→ Atividade
No trecho sobre reservas extrativistas, qual unidade de conservação foi objeto da Avaliação Ecológica Rápida coordenada em 1998?

→ Trecho do texto
O extrativismo devia ser solução temporária para a pobreza da população rural. Nunca opção preferencial para combater desmatamento e conservar a natureza.

12 de julho de 2006 · 18 anos atrás
  • Fabio Olmos

    Biólogo, doutor em zoologia, observador de aves e viajante com gosto pela relação entre ecologia, história, economia e antropologia.

Acho extremamente interessante o embrião de debate surgido em O Eco sobre reservas extrativistas (resex). Idéia tupiniquim que combinaria conservação com justiça social, as resex se tornaram o carro-chefe da política ambiental para a Amazônia e agora se espalham por outras regiões, como a faixa costeira e, última idéia, o Cerrado.

Em 1998, eu trabalhava como consultor do Planafloro em Rondônia. Uma das tarefas que coube a mim foi coordenar uma Avaliação Ecológica Rápida (AER) da Reserva Biológica do Rio Ouro Preto, uma das várias unidades de conservação criadas pelo estado para ter acesso ao dinheiro do Banco Mundial (um toma lá dá cá que não funcionou para as áreas protegidas.

→ Dados fornecidos
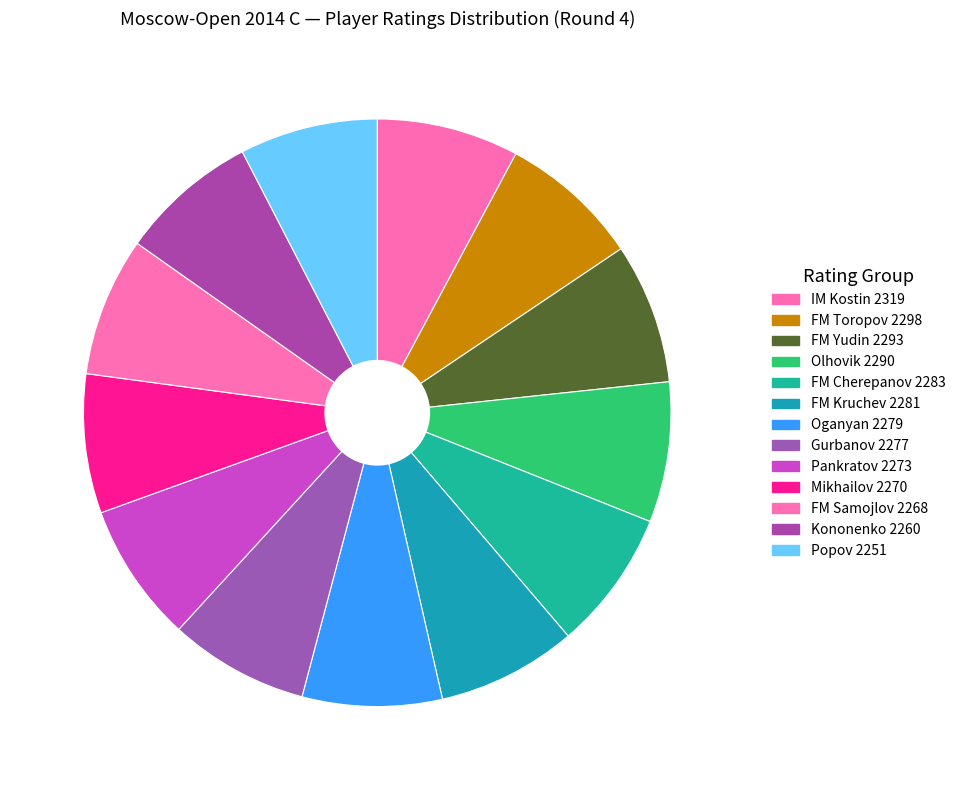

Count the number of slices in the pie.

13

→ Resposta do exercício
A Reserva Biológica do Rio Ouro Preto, em Rondônia.